═════ Extracted records ═════

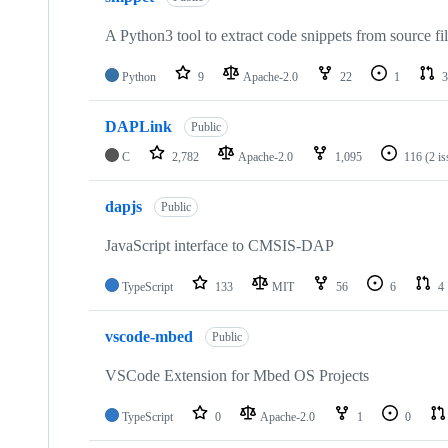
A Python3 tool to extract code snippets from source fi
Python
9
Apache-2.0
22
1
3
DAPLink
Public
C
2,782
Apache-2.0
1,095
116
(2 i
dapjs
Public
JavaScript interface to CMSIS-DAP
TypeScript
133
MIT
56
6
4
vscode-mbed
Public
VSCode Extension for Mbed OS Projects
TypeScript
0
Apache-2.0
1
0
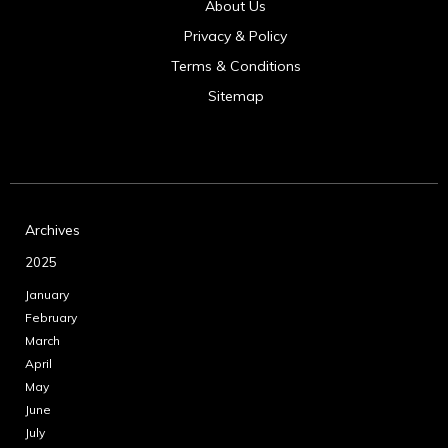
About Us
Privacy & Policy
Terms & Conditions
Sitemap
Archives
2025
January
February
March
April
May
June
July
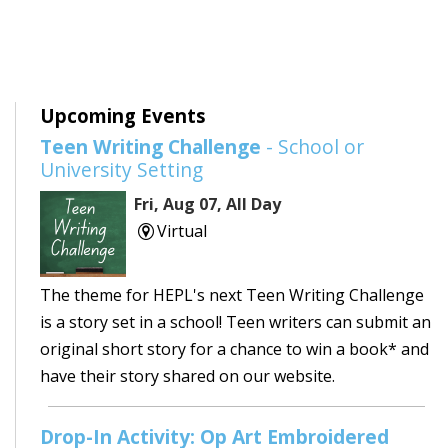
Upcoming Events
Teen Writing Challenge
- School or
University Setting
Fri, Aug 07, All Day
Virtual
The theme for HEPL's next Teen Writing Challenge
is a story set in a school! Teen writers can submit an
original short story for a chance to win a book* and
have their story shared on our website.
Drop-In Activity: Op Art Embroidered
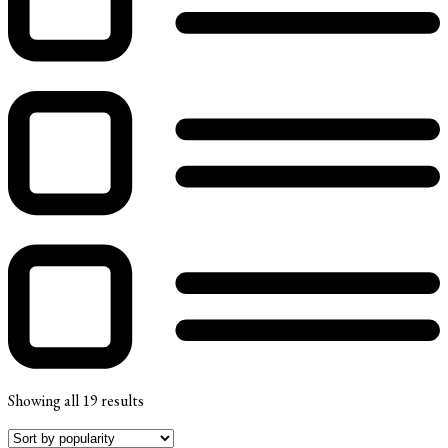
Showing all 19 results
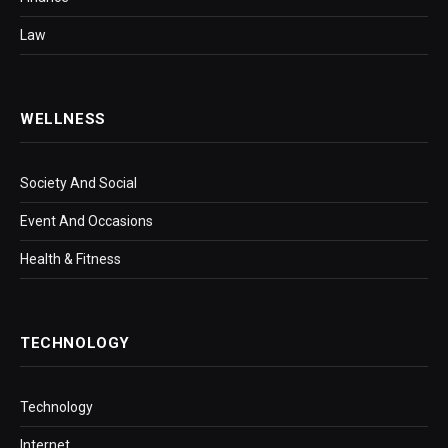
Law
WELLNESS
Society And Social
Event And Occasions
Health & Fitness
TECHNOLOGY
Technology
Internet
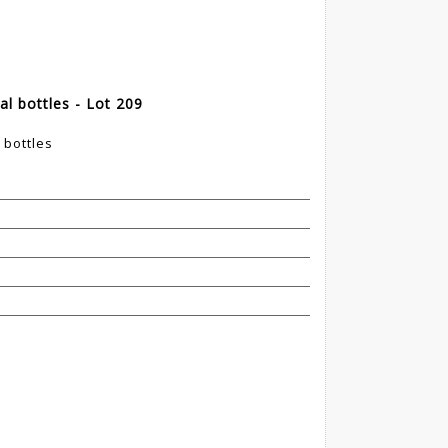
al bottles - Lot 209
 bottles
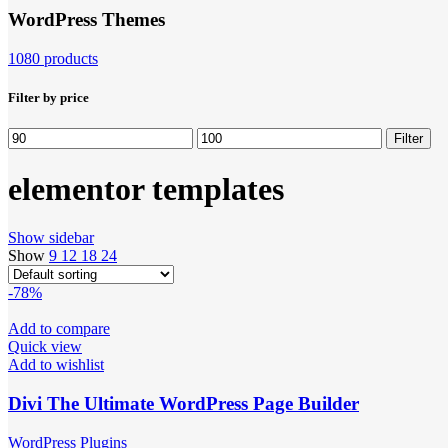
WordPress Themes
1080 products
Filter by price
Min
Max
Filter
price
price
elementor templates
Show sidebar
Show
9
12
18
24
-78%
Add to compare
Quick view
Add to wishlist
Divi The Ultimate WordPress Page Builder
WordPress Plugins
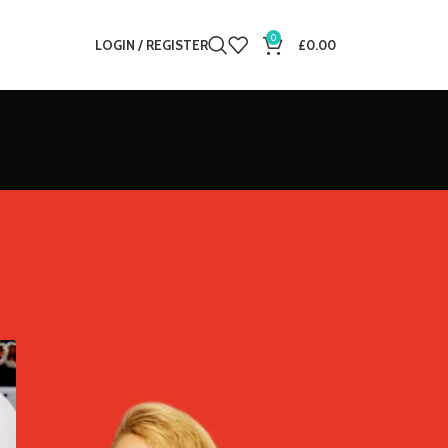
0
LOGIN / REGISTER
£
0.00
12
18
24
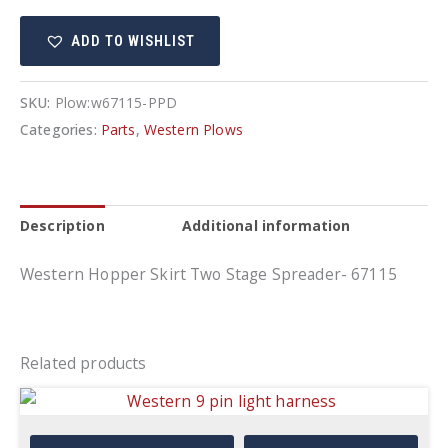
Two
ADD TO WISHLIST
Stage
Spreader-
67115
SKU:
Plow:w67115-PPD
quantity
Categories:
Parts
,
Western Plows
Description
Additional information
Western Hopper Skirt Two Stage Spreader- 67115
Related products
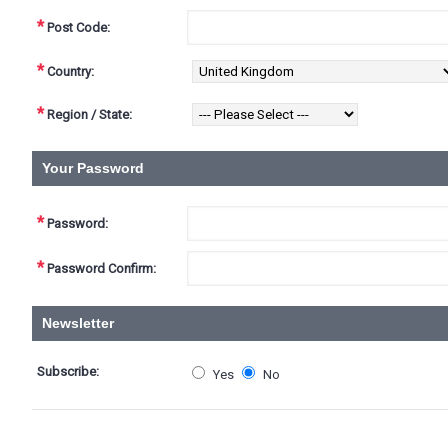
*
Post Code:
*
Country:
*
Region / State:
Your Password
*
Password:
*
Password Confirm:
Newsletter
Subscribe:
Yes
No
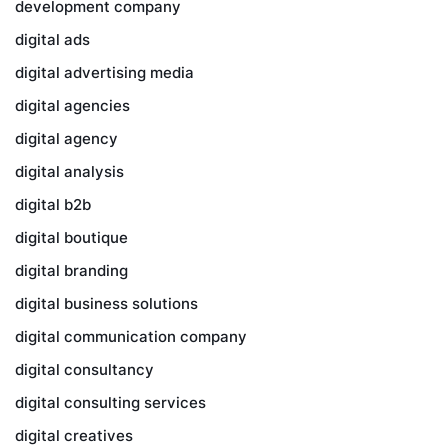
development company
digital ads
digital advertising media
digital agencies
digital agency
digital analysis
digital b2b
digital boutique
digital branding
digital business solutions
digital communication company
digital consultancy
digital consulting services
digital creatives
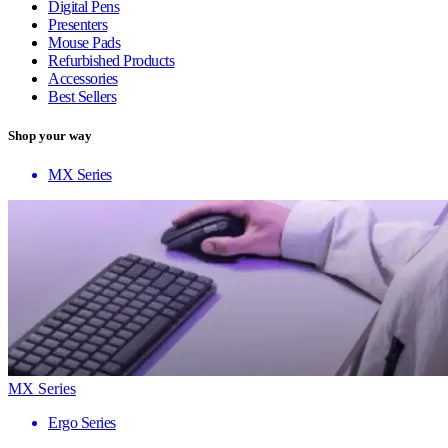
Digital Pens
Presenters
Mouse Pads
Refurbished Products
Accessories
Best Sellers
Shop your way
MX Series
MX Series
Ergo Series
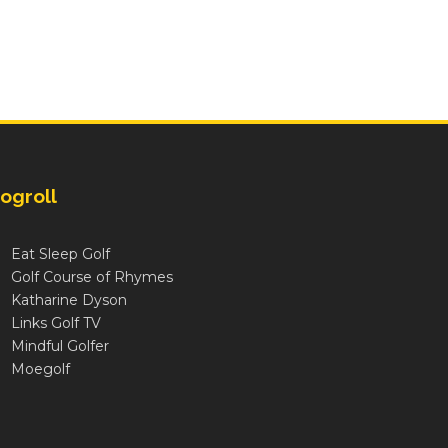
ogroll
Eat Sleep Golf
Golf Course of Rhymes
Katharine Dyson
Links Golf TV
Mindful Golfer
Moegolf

═════
═════ Extracted records ═════

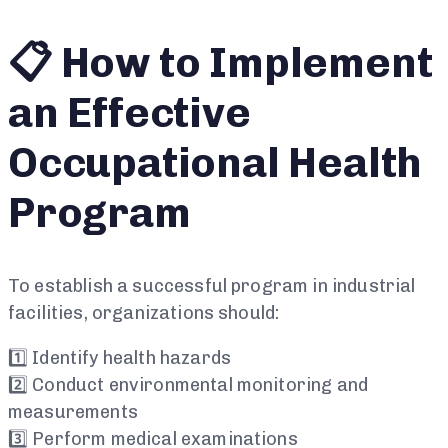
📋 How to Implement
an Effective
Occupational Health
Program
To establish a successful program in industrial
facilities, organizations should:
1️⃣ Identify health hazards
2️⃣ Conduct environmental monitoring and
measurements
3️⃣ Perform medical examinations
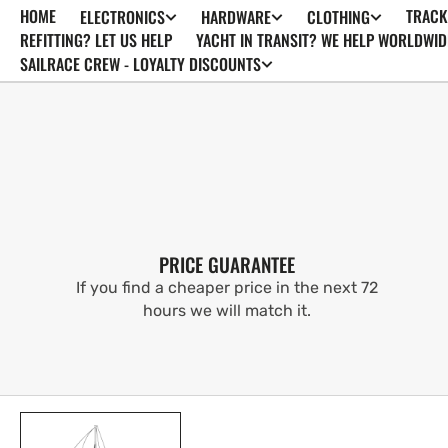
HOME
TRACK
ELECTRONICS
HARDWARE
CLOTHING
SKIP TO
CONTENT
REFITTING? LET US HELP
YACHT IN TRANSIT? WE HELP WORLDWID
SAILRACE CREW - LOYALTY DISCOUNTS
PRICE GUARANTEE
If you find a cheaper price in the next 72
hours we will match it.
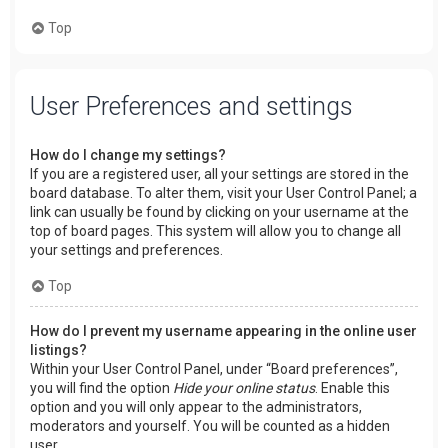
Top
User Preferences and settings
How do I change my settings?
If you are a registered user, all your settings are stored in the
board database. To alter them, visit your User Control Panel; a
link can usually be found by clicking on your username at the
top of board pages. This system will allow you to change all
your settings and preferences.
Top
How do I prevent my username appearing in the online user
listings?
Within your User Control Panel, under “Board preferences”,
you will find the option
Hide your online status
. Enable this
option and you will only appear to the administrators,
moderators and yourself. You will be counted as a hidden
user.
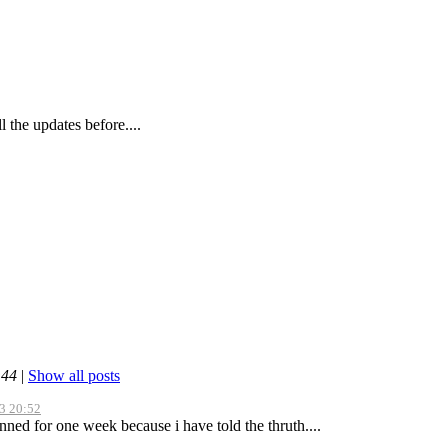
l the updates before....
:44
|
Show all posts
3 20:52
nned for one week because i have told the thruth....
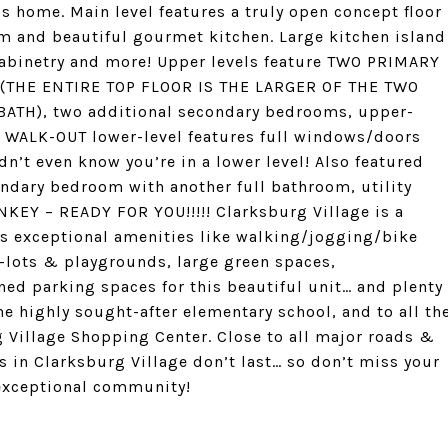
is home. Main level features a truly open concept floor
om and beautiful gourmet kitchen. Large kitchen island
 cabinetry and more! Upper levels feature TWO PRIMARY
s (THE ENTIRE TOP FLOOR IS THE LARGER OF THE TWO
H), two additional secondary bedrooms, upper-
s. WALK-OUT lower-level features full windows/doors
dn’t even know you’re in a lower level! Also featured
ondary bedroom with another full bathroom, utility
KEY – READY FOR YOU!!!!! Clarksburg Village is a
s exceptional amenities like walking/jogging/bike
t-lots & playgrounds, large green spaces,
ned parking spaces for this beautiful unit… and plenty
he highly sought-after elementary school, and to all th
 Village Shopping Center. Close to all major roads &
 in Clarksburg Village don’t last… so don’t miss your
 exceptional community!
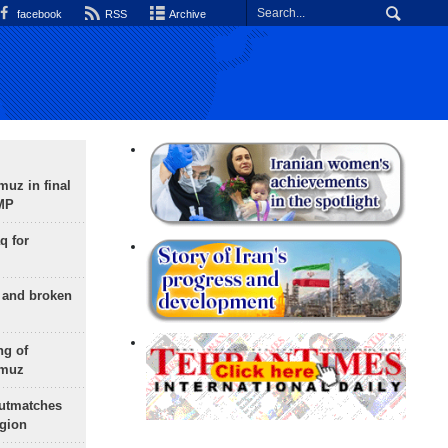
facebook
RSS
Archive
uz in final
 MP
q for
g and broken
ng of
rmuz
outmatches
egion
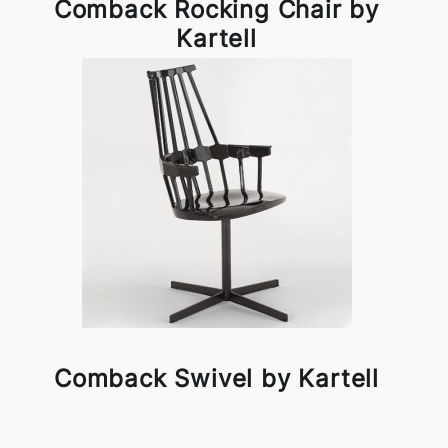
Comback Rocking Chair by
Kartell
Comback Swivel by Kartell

═════

* _Description of the task_
Among the entries above, determine how many lines hold the string "Stage" and report that number alone.

* _Final answer_
2